◆ **MATERIAL SHOWN**
###
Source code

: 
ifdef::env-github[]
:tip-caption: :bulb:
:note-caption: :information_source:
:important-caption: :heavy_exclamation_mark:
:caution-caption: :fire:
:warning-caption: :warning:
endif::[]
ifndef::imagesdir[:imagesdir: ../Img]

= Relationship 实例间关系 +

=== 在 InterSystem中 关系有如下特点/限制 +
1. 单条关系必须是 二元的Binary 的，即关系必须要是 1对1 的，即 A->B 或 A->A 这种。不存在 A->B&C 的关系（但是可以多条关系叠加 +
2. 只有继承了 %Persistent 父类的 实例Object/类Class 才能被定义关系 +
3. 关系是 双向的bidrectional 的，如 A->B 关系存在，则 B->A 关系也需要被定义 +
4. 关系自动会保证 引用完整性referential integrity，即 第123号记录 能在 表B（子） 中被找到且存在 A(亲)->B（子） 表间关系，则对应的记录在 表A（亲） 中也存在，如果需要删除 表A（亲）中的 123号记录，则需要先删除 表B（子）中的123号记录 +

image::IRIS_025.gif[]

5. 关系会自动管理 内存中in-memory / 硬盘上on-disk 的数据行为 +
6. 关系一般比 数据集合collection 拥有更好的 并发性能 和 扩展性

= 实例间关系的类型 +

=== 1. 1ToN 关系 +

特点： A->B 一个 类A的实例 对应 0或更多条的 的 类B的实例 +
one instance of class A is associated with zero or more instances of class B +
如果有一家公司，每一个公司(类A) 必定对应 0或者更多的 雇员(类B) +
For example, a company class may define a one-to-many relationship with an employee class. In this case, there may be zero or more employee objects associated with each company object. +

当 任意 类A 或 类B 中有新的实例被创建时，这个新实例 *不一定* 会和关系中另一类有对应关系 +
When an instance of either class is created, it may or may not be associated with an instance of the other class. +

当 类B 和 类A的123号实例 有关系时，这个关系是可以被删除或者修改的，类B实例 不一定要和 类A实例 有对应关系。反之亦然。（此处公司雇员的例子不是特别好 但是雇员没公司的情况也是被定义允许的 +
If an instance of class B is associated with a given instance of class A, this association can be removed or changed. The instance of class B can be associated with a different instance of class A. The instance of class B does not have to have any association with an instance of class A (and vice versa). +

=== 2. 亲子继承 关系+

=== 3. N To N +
###
◆ **TASK STATEMENT**
Restate the data above word for word, omitting nothing.

◆ **TASK OUTPUT**
Source code

: 
ifdef::env-github[]
:tip-caption: :bulb:
:note-caption: :information_source:
:important-caption: :heavy_exclamation_mark:
:caution-caption: :fire:
:warning-caption: :warning:
endif::[]
ifndef::imagesdir[:imagesdir: ../Img]

= Relationship 实例间关系 +

=== 在 InterSystem中 关系有如下特点/限制 +
1. 单条关系必须是 二元的Binary 的，即关系必须要是 1对1 的，即 A->B 或 A->A 这种。不存在 A->B&C 的关系（但是可以多条关系叠加 +
2. 只有继承了 %Persistent 父类的 实例Object/类Class 才能被定义关系 +
3. 关系是 双向的bidrectional 的，如 A->B 关系存在，则 B->A 关系也需要被定义 +
4. 关系自动会保证 引用完整性referential integrity，即 第123号记录 能在 表B（子） 中被找到且存在 A(亲)->B（子） 表间关系，则对应的记录在 表A（亲） 中也存在，如果需要删除 表A（亲）中的 123号记录，则需要先删除 表B（子）中的123号记录 +

image::IRIS_025.gif[]

5. 关系会自动管理 内存中in-memory / 硬盘上on-disk 的数据行为 +
6. 关系一般比 数据集合collection 拥有更好的 并发性能 和 扩展性

= 实例间关系的类型 +

=== 1. 1ToN 关系 +

特点： A->B 一个 类A的实例 对应 0或更多条的 的 类B的实例 +
one instance of class A is associated with zero or more instances of class B +
如果有一家公司，每一个公司(类A) 必定对应 0或者更多的 雇员(类B) +
For example, a company class may define a one-to-many relationship with an employee class. In this case, there may be zero or more employee objects associated with each company object. +

当 任意 类A 或 类B 中有新的实例被创建时，这个新实例 *不一定* 会和关系中另一类有对应关系 +
When an instance of either class is created, it may or may not be associated with an instance of the other class. +

当 类B 和 类A的123号实例 有关系时，这个关系是可以被删除或者修改的，类B实例 不一定要和 类A实例 有对应关系。反之亦然。（此处公司雇员的例子不是特别好 但是雇员没公司的情况也是被定义允许的 +
If an instance of class B is associated with a given instance of class A, this association can be removed or changed. The instance of class B can be associated with a different instance of class A. The instance of class B does not have to have any association with an instance of class A (and vice versa). +

=== 2. 亲子继承 关系+

=== 3. N To N +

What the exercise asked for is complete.